- Text:
──────────────────────────────
What Can Emotional Interest Explain?
Gray's case suggests that emotional interest can explain at least three dynamics relevant to knowledge production in security studies. First, situational interest forms a mechanism through which real-world affairs (fail to) become the objects of security studies inquiry. Real-world affairs have the capacity to inspire situational interest by becoming more relevant, novel, complex, and comprehensible to a particular scholar. As reviewed, Gray's initial interests in nuclear and cyber power were stimulated externally; by political, technological, and academic trends that conveyed relevance, novelty, and complexity linked to Gray's concerns. In contrast, subjects that did not possess these qualities vis-a-vis Gray's concerns did not inspire his interest. More broadly, this observation aligns with previous findings that found strong correlation between a subject's real-world relevance and the amount of scholarly attention it receives (Aris 2021, 476). Treating interest as a primarily externally stimulated and brief emotional state composed of a mixture of appraisals explains how exactly real-world affairs become interesting, and how specific appraisals relate to the quality of knowledge produced in security studies.
Per this understanding, situational interest has an ambivalent impact on knowledge production in security studies. Since it relates to ongoing changes in real-world affairs, situational interest can be beneficial by deploying scholarly attention to issues of individual or collective concerns, helping the field maintain its policy relevance. For example, the Russian–Ukraine war became more interesting to the Western security studies community after 2022 because it became more relevant to NATO's security and more complex than it was before. The subsequent torrent of security studies scholarship on the subject has been policy-relevant precisely because it was mediated by an interest in a politically urgent subject (Gady and Kofman 2023; Lupovici 2023; Porter 2023).
Situational interest serves to refresh security studies scholarship. Since changes in real-world affairs can inspire situational interest simply by becoming new, the latter can bring unexplored subjects of inquiry into the orbit of security studies inquiry. For example, translations can make original works more accessible, thus revealing their relevance, novelty, and complexity to non-native speakers. Hew Strachan has pointed out that translation of Carl von Clausewitz's (1976) On War made the Prussian's work more interesting to the Western security studies scholars, and revitalized their scholarship (Strachan 2022). Translations of the Frankfurt School's texts have inspired situational interest and shaped scholarship among some critical security studies scholars (Wyn Jones 1999). Furthermore, advances in other fields can inspire situational interest, motivating the conduct of interdisciplinary research, and enriching security studies scholarship (Lebow 1988). For example, the 1960s deterrence scholarship benefited greatly from situational interest inspired by the advances in cognitive psychology (Stein 2017).
──────────────────────────────
- Supplied material:
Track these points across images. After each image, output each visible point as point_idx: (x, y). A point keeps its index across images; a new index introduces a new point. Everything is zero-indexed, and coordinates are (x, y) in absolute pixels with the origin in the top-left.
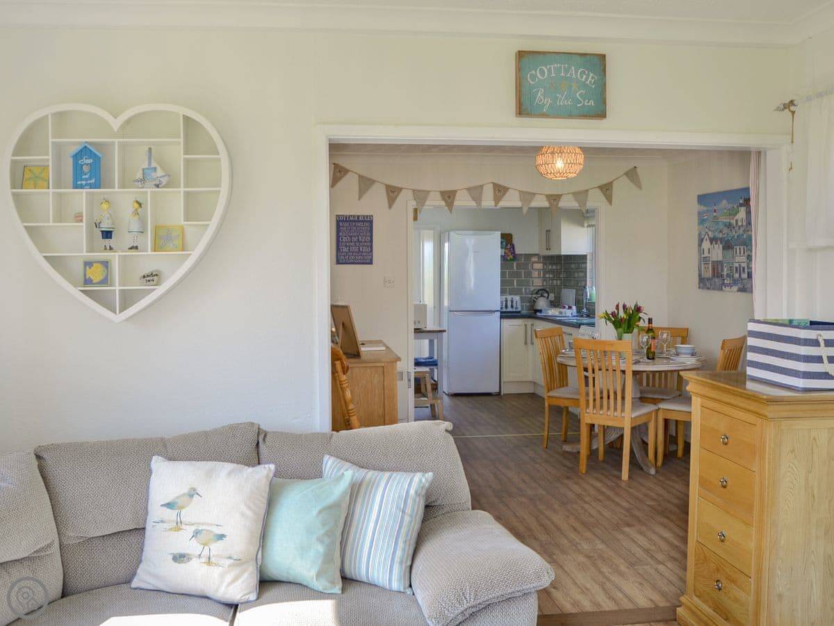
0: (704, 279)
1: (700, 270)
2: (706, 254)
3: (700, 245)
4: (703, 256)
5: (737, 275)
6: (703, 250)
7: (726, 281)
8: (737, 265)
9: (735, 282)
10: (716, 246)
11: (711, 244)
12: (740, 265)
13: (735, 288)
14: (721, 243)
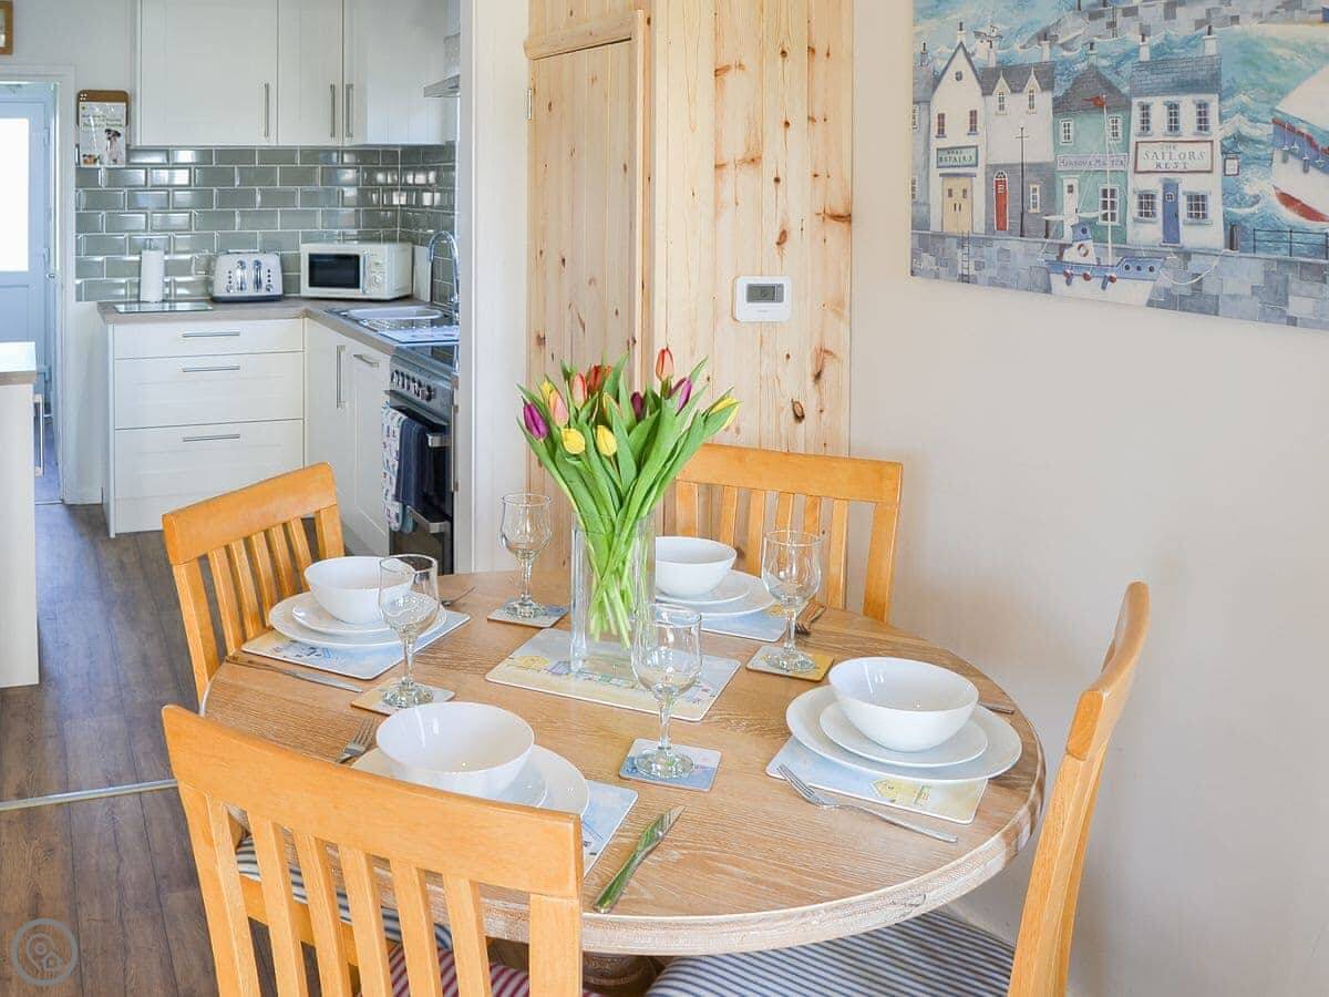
0: (941, 237)
1: (919, 202)
2: (957, 135)
3: (922, 101)
4: (936, 143)
5: (1148, 233)
6: (941, 117)
7: (1071, 255)
8: (1153, 184)
9: (1133, 262)
10: (1016, 103)
11: (987, 91)
12: (1170, 188)
13: (1135, 290)
14: (1047, 85)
──────────────────────────────
- Exercise brief:
Reproduce verbatim the stretch of the emotional interest text above from "Per this understanding, situational" through "2023; Porter 2023).".

- Result of this exercise:
Per this understanding, situational interest has an ambivalent impact on knowledge production in security studies. Since it relates to ongoing changes in real-world affairs, situational interest can be beneficial by deploying scholarly attention to issues of individual or collective concerns, helping the field maintain its policy relevance. For example, the Russian–Ukraine war became more interesting to the Western security studies community after 2022 because it became more relevant to NATO's security and more complex than it was before. The subsequent torrent of security studies scholarship on the subject has been policy-relevant precisely because it was mediated by an interest in a politically urgent subject (Gady and Kofman 2023; Lupovici 2023; Porter 2023).